- [Study text]
Since Voltaire clearly wrote Candide as an allegory for the academic job market, I thought that it would be fitting to share a few more of his insights into academia:

On leaving graduate school for a tenure-track job:

“We are going to another world,” said Candide; “it is there, without doubt, that every thing is for the best.  For it must be confessed that one has reason to be a little uneasy at what passes in this world, with respect to both physics and morals.”  (pg. 30)

On modern life:

I find that all goes contrary with us, that no one knows what is his rank, or what is his employment, or what he does, or what he ought to do; and except entertainments which are very gay, and over which their appears to be considerable union, all the rest of the time passes in impertinent quarrels, Jansenists against Molinists, members of parliament against dignitaries of the church, men of letters against men of letters, courtesans against courtesans, financiers against the people, wives against husbands, relations against relations; it is a continual warfare.  (pg. 68)

- [Extracted material]

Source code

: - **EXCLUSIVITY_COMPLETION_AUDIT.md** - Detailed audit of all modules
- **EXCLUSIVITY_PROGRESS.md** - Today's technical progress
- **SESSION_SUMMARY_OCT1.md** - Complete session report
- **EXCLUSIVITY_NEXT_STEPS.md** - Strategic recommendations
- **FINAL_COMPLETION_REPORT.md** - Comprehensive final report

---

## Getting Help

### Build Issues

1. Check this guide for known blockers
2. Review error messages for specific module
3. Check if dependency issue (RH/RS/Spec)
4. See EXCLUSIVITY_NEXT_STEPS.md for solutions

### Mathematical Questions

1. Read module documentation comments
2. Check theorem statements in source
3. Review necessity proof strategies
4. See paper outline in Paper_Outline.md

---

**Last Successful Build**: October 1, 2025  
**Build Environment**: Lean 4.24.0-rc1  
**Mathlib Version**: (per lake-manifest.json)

- [Work request A] In the post on Candide and academia, list every pair of opposing sides named in the passage that ends "it is a continual warfare."
- [Work request B] Write the next part of the post on Candide and academia, picking up after its final quoted passage.

- [Task output A] Jansenists against Molinists; members of parliament against dignitaries of the church; men of letters against men of letters; courtesans against courtesans; financiers against the people; wives against husbands; relations against relations.

- [Task output B]
On graduate training:

“Some fools admire everything in an author of reputation; for my part, I read only for myself; I approve nothing but what suits my own taste.”  Candide, having been taught to judge of nothing for himself, was very much surprised at what he heard…”  (pg. 79)

On academic pride:

“Well, my dear Pangloss,” said Candide, “when you were hanged, dissected, severely beaten, and tugging at the oar in the galley, did you always think that things in this world were all for the best?” “I am still as I always have been, of my first opinion,” answered Pangloss; “for as I am a philosopher, it would be inconsistent with my character to contradict myself.”  (pg. 89)

Pangloss confessed, that he had always suffered dreadfully; but having once maintained that all things went wonderfully well, he still kept firm to his hypothesis, though it was quite opposed to his real feelings.  (pg. 91)

From:  Voltaire.  1966.  Candide and Zadig.  New York: Airmont.